A recent project involved a child mummy in the collection of the Ashmolean Museum in Oxford. The wrapped mummy is an unnamed child who died nearly 2,000 years ago. The Ashmolean Museum agreed to take the child to the John Radcliffe Hospital in Oxford where it underwent over 2,500 CT scans, performed by one of the world’s leading radiologists, Dr Stephen Golding assisted by his colleague Dr Chris Alvey. The doctors, who revealed the child to be a boy, prepared a detailed medical report which showed the boy probably died of pneumonia and had dysplasia of the hip, suggesting he almost certainly had a limp. Using details from the scans drawn on 111 sheets of glass, I was able to recreate the child three-dimensionally without disturbing his bandages. Scans of his teeth were also analysed by Oxford orthodontist Lars Christensen, who established the child was around two years old. This was confirmed by Dr Mary Lewis, a bio-archaeologist at the University of Reading. Dr Christensen also discovered the child was ‘rather special’ as he was missing his two front side teeth – an occurrence in only 0.4per cent of children born today.

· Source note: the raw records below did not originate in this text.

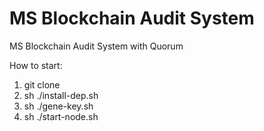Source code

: # MS Blockchain Audit System
MS Blockchain Audit System with Quorum

How to start:
1. git clone
2. sh ./install-dep.sh
3. sh ./gene-key.sh
4. sh ./start-node.sh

In addition to creating sculptures of the child, I visited and documented the burial site in the Faiyum in Egypt where the child was removed in the winter of 1888 by the archaeologist Flinders Petrie, before being presented to the Ashmolean Museum. My exhibition at Waterhouse and Dodd last year featured a film of the child’s homeland, the place he knew during his short life. There were also informal photographs of local boys – the mummy’s ‘brothers’ some 2,000 years on. In addition I brought back sand from his burial site to ‘reunite’ the boy with his home.
A previous project involved raising awareness about asthma and this led me into the world of dust mites. On this, I collaborated with Professor Tadj Oreszczyn and Dr Marcella Ucci at University College London; Dr Barbara Hart, a world authority on dust mites; and Professor Fritz Vollrath, a zoologist at Oxford University. The resulting installation won the Polly Campbell Award at London’s Jerwood Space.